▶ _DIRECTIONS FOR THIS TASK_:
Retype the data verbatim, starting at its first line and continuing through the line that contains "Najszybszy sposób, by zrozumieć", inclusive.

'''

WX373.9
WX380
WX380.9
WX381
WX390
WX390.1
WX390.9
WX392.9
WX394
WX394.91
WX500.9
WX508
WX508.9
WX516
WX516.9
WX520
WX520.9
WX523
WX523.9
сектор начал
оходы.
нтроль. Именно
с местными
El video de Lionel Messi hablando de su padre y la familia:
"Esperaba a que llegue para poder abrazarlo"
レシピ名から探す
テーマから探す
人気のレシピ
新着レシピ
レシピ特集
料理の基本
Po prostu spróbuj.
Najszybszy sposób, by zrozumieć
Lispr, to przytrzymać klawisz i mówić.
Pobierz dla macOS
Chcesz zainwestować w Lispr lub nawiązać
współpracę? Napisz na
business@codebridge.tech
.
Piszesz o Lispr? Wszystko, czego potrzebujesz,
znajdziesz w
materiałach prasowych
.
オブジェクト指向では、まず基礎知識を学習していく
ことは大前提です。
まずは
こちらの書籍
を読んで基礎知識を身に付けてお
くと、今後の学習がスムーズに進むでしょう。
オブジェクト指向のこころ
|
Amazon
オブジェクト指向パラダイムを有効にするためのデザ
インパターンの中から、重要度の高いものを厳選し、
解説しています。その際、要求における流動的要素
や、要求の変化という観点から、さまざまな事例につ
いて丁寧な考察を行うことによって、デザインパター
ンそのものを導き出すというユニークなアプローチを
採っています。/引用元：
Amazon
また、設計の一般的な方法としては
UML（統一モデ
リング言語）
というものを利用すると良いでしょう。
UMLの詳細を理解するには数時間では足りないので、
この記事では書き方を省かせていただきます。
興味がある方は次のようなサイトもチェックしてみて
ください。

'''

▶ _SOLUTION FOR THIS PROBLEM_:
WX373.9
WX380
WX380.9
WX381
WX390
WX390.1
WX390.9
WX392.9
WX394
WX394.91
WX500.9
WX508
WX508.9
WX516
WX516.9
WX520
WX520.9
WX523
WX523.9
сектор начал
оходы.
нтроль. Именно
с местными
El video de Lionel Messi hablando de su padre y la familia:
"Esperaba a que llegue para poder abrazarlo"
レシピ名から探す
テーマから探す
人気のレシピ
新着レシピ
レシピ特集
料理の基本
Po prostu spróbuj.
Najszybszy sposób, by zrozumieć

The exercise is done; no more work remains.